Lama-lama menggali, tampaklah sebuah kotak kayu. Seno pun segera menyibaknya. Di dalam, ada kota besi. Disibaknya lagi. Dan, betapa kagetnya ia menjumpai foto dalam album dan beberapa bingkai. Ia terperanjat melihat sosok-sosok yang terpampang di sana. 

Teringat lagi olehnya satu wajah wanita di sebuah foto yang menggantung di dinding rumahnya. Itu mirip dengan wajah wanita di foto milik Samidin. Bibinya pernah menjelaskan, kalau wanita cantik itu, adalah ibu kandung Seno. Ya, ibunya.

Tidak hanya itu. Pada satu foto, juga terlihat Samidin berdiri berdampingan dengan ibu Seno, di pelaminan. Ada juga foto yang memperlihatkan mereka berdua duduk sambil mengapir seorang anak laki-laki yang tak bisa diperupa Seno. Yang Seno tahu, Bibinya pernah bercerita kalau ia tak punya saudara.

Dengan gelisah hati, Seno pun segera mendatangi Bibinya yang tengah membersihkan tumpukan sampah yang terbawa banjir, di bawah kolong rumahnya. 

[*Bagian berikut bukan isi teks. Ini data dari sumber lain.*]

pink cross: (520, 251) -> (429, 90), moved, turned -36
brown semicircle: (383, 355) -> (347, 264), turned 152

“Kenapa Bibi merahasiakan semua ini dariku? Kenapa Bi…?” tanya Seno, mengadu sambil menangis sejadi-jadinya. Ia memperlihatkan sejumlah foto pada Bibinya.

“Maafkan aku Nak. Aku tak bermaksud merahasiakan apa-apa. Hanya saja…” Suara Midun tertahan. Ia jadi tak kuasa menahan air mata. “Ayahmu itu tak menerima kehadiranmu di dunia ini Nak. Dia tak mencintaimu.”

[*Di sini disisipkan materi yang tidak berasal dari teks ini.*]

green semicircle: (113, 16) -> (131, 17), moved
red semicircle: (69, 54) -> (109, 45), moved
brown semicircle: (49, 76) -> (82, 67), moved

“Bibi jangan mengarang lagi. Aku mohon, ceritakan yang sejujurnya Bi,” pinta Seno dengan sungguh-sunguh. Emosinya meninggi kala mendengar penuturan Bibinya.

“Aku tak membohongimu Nak. Karena kamulah, istri yang sangat dicintainya, meninggal. Dia menyalahkanmu Nak. Dia menyalahkanmu atas kematian Ibumu sendiri saat melahirkanmu Nak. Dia membencimu,” jelas Midun, sambil menangis tersedu-sedu.

Tangis Seno semakin menjadi-jadi. Semua sisi perasaannya tercampur aduk.

Midun mencoba menenangkan Seno yang tampak begitu terpukul.

“Semua telah berlalu. Iklaskan dia Nak. Maafkan dia,” tutur Midun.

Seno tak berkata apa-apa lagi. Perasaannya berkecamuk. Ia tak sanggup menyalahkan Ayahnya, sebab ia menyalahkan dirinya sendiri atas meninggalnya sang Ibu. Ia hanya terdiam.

Hujan pun telah reda. Mentari sore akhirnya membias di perbukitan. Warnanya jingga. Dan, waktu akan memaksa Seno menerima semua yang telah terjadi.